Une étude en ouvert menée par le Cancer and Leucemia GroupB et le Southwest Oncology Group ont évalué la tolérance et l'efficacité de la nélarabine chez 39 adultes ayant une LAL-T ou un LBL-T ; 28 de ces patients étaient en rechute ou réfractaires à au moins deux traitements d'induction antérieurs. Une dose de 1 500 mg/m2/j était administrée en I.V. pendant deux heures à J1, J3, J5 d'un cycle de 21 jours. Il ressort que 5 patients (sur 28) traités par la nélarabine ont obtenu une réponse complète (sans autre manifestation de la maladie, récupération complète des cellules sanguines périphériques) et 6 patients une réponse complète sans récupération hématologique. Dans ces deux groupes, le temps nécessaire à l'obtention d'une réponse était de 2,9 à 11,7 semaines, les durées des réponses (n = 5) étaient comprises entre 15 et plus de 195 semaines. La médiane de survie globale était de 20,6 semaines. A un an, le taux de survie était de 29 %.
Une étude multicentrique en pédiatrie.
Une étude multicentrique a été menée en pédiatrie par le Children Oncology Group sur des patients âgés de 21 ans ou moins atteints de LAL-T ou LBL-T en rechute ou réfractaires. Trente-neuf avaient préalablement reçu au moins deux traitements d'induction antérieure. Cinq ont obtenu une réponse complète, 9 une réponse complète avec ou sans récupération complète avec ou sans récupération. Les durées des réponses étaient comprises entre 4,7 et 36,4 semaines. La survie à un an était de 14 %.
Quant à la tolérance chez l'adulte ou l'enfant aux doses cliniques recommandées chez l'adulte (1 500 mg/m2/j) et l'enfant (650 mg/m2/j), les effets indésirables étaient ceux des chimiothérapies en général (fatigue, troubles gastro-intestinaux, hématologiques, pyrexie…).

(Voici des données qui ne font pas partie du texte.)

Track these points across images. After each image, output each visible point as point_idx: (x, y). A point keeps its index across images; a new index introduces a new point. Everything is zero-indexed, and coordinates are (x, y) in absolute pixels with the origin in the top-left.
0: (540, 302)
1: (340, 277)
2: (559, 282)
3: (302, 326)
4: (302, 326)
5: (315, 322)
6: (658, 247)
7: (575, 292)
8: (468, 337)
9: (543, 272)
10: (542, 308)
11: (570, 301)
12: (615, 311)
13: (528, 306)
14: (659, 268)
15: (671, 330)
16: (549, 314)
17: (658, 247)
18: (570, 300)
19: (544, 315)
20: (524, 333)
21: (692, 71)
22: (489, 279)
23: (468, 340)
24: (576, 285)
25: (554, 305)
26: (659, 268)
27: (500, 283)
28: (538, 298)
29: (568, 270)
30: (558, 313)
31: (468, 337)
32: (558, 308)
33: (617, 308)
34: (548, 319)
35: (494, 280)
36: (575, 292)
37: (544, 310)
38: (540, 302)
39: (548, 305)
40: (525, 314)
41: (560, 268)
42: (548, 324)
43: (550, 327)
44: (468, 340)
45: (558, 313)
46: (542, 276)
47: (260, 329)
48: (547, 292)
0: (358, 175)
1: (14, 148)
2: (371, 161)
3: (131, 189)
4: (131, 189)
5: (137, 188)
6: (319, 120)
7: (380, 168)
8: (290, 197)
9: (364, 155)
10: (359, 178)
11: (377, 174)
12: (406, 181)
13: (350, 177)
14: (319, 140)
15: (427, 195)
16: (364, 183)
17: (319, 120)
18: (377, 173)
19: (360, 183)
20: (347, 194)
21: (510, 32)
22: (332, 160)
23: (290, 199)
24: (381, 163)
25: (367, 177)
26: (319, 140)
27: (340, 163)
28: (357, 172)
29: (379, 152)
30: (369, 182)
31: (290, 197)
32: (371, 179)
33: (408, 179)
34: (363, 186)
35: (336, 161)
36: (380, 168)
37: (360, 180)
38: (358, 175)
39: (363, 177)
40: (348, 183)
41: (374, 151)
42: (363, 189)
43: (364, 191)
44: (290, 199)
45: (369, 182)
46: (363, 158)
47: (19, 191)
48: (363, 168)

Des effets neurologiques sévères ont été observés. Cette neurotoxicité est la toxicité dose-limitante de la nélarabine, cause de l'arrêt du traitement dès l'apparition de troubles neurologiques de grade 2, ceux-ci pouvant être irréversibles.
Cette nouvelle molécule est un réel espoir dans un domaine où les praticiens ne disposaient d'aucune arme. A l'avenir, les spécialistes espèrent qu'elle pourra être utilisée à des stades plus précoces des maladies, pouvant permettre peut-être des greffes plus rapidement, de longues rémissions.
D'après une conférence de presse GSK avec parmi les intervenants le Pr Guy Leverger (hôpital Trousseau), le Dr Emmanuel Raffoux (hôpital Saint-Louis, Paris).
Atriance
Atriance est disponible en France depuis 2001 dans le cadre d'autorisations temporaires d'utilisation nominatives (20 patients traités). Atriance a obtenu le statut de médicament orphelin depuis juin 2005 délivré par le comité des médicaments orphelins au niveau de l'EMEA. Une demande d'AMM a été sollicitée auprès de l'EMEA le 2 juin 2006. Une opinion positive a été donnée par le CHMP, la Commission européenne l'a approuvé le 22 août dernier.
Aux Etats-Unis, la nélarabine (Arranon) a été autorisée par la FDA selon la procédure accélérée.